▸ **Ações a realizar**
**1)** Responda às perguntas abaixo com base no texto sobre a auditoria do TCU no INSS:
(a) Qual órgão apontou as falhas do INSS na análise de recursos previdenciários?
(b) Em que período foi realizada a fiscalização?
(c) Quais três órgãos atuam no processo de recursos administrativos previdenciários?
**2)** Traduza para o inglês a frase "O INSS deixou de ser um órgão protetor do cidadão.", retirada do texto sobre a auditoria do TCU no INSS.
**3)** Retome o texto sobre a auditoria do TCU no INSS, continuando-o a partir da sua última frase.

O INSS deixou de ser um órgão protetor do cidadão. Hoje é um problema na vida dos que a ele precisam recorrer. (Foto:Marcelo Elias/Gazeta)
Num país onde o contribuinte nunca é priorizado em suas conquistas, levando séculos para serem concretizadas, uma auditoria aponta falhas do INSS no processo de análise de recursos previdenciários. As falhas foram apontadas pelo TCU, que avaliou eficiência, eficácia e transparência no tratamento de recursos, tendo em vista o aumento da quantidade de pedidos de revisão e do tempo de resolução dos casos.
O Tribunal de Contas da União (TCU) realizou auditoria no processo de recursos administrativos previdenciários, em que atuam o Instituto Nacional do Seguro Social (INSS), o Conselho de Recursos da Previdência Social (CRPS) e a Subsecretaria de Perícia Médica Federal (SPMF). O objetivo da fiscalização, realizada no primeiro semestre de 2021, foi avaliar a eficiência, a eficácia e a transparência no tratamento de recursos administrativos, tendo em vista o aumento da quantidade de casos e do tempo de resolução.

▸ **Dados fornecidos**

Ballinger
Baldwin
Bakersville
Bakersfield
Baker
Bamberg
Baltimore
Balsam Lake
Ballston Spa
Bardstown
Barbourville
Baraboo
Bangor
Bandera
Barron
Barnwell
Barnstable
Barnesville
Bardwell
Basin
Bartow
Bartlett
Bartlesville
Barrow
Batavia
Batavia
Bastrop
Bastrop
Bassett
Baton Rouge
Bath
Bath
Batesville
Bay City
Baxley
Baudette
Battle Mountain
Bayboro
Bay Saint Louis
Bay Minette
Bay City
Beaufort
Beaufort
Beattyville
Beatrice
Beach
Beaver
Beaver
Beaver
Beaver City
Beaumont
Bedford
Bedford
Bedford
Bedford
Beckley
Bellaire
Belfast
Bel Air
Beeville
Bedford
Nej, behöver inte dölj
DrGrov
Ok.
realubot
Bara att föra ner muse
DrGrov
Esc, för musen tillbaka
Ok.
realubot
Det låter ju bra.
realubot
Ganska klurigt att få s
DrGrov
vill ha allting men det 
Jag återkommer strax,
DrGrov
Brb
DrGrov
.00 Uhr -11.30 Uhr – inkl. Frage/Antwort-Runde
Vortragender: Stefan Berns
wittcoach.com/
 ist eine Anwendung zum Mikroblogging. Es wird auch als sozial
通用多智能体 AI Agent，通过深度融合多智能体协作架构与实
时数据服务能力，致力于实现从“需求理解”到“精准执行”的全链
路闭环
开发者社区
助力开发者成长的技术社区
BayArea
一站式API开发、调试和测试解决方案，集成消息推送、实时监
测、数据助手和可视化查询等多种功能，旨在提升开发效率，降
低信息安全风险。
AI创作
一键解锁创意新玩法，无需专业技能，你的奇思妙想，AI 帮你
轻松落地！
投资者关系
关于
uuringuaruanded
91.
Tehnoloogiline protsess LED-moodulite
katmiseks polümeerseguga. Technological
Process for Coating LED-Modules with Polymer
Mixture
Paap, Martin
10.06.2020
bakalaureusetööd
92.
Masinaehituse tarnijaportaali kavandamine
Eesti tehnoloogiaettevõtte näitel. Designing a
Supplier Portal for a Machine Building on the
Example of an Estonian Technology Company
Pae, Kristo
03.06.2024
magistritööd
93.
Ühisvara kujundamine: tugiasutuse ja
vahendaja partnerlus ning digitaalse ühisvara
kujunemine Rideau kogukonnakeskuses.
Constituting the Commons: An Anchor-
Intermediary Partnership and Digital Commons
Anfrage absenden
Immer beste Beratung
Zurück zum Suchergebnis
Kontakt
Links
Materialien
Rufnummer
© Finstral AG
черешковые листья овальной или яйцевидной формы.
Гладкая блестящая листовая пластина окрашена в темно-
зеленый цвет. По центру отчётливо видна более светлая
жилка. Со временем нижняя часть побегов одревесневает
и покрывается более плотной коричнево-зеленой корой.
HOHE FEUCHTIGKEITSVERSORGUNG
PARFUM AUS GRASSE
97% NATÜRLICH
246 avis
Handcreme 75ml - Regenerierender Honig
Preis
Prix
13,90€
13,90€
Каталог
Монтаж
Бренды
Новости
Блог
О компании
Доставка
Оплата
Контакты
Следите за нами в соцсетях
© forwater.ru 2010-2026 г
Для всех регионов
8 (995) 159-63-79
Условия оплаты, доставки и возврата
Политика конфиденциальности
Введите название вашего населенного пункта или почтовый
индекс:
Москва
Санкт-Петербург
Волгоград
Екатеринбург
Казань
* * *
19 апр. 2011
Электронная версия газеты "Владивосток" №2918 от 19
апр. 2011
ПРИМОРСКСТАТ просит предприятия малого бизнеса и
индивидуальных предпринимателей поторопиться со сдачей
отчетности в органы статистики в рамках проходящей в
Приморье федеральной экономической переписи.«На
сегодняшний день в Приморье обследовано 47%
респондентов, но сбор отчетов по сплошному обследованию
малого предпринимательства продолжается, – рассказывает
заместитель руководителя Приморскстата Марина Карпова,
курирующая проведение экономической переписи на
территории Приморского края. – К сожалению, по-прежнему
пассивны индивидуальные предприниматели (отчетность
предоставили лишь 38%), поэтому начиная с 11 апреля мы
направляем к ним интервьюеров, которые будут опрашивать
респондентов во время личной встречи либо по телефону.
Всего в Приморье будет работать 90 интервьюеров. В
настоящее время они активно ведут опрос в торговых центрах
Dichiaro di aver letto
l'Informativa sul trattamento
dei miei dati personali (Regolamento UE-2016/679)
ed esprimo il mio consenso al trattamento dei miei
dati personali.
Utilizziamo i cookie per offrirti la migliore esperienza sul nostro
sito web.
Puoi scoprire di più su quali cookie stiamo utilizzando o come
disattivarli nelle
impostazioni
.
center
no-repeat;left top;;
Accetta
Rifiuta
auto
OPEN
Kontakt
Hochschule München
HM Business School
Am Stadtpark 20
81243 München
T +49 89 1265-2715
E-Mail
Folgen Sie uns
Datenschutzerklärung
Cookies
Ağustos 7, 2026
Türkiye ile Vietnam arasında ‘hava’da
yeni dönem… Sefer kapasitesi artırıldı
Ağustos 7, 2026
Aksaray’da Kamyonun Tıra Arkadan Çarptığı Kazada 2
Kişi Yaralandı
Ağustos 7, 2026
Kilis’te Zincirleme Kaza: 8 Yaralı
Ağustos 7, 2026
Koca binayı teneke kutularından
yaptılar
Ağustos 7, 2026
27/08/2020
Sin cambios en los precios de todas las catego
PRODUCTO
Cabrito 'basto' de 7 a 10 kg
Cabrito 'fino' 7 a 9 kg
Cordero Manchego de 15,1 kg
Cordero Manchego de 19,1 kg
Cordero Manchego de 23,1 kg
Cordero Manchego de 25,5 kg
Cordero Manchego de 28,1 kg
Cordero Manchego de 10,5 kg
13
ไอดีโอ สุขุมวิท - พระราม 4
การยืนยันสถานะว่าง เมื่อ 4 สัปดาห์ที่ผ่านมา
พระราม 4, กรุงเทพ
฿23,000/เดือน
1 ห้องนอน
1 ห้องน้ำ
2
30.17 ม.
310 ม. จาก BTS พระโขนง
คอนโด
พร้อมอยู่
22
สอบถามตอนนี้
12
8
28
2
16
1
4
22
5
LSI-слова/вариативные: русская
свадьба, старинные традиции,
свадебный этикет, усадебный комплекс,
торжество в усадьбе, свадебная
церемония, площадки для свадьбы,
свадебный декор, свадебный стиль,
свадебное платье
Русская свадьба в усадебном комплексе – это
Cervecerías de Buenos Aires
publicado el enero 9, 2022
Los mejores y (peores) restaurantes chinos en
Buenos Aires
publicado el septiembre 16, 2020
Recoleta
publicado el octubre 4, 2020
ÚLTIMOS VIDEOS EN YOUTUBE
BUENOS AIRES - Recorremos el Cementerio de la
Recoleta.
==
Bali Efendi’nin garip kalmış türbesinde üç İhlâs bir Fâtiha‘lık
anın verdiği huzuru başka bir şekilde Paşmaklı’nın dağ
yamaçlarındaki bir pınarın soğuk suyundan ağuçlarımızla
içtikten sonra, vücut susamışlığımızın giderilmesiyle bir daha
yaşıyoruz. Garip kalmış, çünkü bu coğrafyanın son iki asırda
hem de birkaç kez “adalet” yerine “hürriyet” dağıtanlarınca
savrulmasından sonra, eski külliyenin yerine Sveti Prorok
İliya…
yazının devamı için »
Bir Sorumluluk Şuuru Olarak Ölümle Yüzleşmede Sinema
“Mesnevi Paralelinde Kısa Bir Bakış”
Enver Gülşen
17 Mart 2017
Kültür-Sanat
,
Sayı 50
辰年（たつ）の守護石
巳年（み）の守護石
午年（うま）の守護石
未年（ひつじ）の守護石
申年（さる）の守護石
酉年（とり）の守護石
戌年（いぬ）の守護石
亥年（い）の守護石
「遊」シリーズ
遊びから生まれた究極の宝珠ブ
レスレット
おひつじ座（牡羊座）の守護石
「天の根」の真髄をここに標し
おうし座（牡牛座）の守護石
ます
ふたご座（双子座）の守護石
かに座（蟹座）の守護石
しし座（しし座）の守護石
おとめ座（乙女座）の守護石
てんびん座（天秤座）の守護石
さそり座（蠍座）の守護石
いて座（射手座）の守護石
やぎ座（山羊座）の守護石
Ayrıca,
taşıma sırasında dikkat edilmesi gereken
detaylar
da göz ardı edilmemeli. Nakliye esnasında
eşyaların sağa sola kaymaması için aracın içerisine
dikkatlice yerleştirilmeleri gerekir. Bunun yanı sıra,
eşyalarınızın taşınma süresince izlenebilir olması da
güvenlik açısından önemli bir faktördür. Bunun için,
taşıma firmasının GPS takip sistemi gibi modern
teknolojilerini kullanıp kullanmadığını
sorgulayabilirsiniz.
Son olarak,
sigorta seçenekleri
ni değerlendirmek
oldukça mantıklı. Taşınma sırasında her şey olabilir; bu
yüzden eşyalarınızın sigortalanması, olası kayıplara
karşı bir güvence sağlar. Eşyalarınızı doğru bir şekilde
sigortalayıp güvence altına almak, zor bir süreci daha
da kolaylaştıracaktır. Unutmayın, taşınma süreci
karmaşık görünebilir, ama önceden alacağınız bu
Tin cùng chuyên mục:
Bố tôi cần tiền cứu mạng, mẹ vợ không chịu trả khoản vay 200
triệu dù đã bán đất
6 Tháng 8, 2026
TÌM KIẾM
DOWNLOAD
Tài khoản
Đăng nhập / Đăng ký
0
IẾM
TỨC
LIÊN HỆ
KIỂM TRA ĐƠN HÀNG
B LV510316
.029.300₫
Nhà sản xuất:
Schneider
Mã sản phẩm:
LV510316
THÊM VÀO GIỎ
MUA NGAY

▸ **Respostas**
**1)**
(a) O Tribunal de Contas da União (TCU).
(b) No primeiro semestre de 2021.
(c) O Instituto Nacional do Seguro Social (INSS), o Conselho de Recursos da Previdência Social (CRPS) e a Subsecretaria de Perícia Médica Federal (SPMF).

**2)** The INSS is no longer a body that protects the citizen.

**3)**
O trabalho do TCU demonstra que falta capacidade operacional aos órgãos, bem como procedimentos para monitorar a qualidade dos julgados. Foram identificadas, ainda, deficiências quanto à sistematização da jurisprudência pertinente e à transparência do processo. O principal efeito dos gargalos apontados é a desproteção dos direitos dos cidadãos, que normalmente dependem do benefício previdenciário para sustento próprio e da família.
O relatório aponta que a duração total dos processos tem sido quase quatro vezes superior ao prazo máximo estipulado nas normas. Em razão do longo tempo de espera, os cidadãos acabam recorrendo ao judiciário, aumentando o custo para o governo. “É preciso ter em mente que a demora na concessão de direitos legítimos precariza a cidadania diante da natureza alimentícia das verbas previdenciárias”, observa o ministro Aroldo Cedraz, relator do processo.
De acordo com a auditoria, seriam necessários mais de 16 anos apenas para cumprir os 274.777 acórdãos do CRPS pendentes. Destaca, ainda, que a tendência da fila no CRPS é de crescimento relativamente rápido: em média, surgem 48.880 novos recursos por mês, ao passo que o Conselho julga, em média, 34.107 ações mensais.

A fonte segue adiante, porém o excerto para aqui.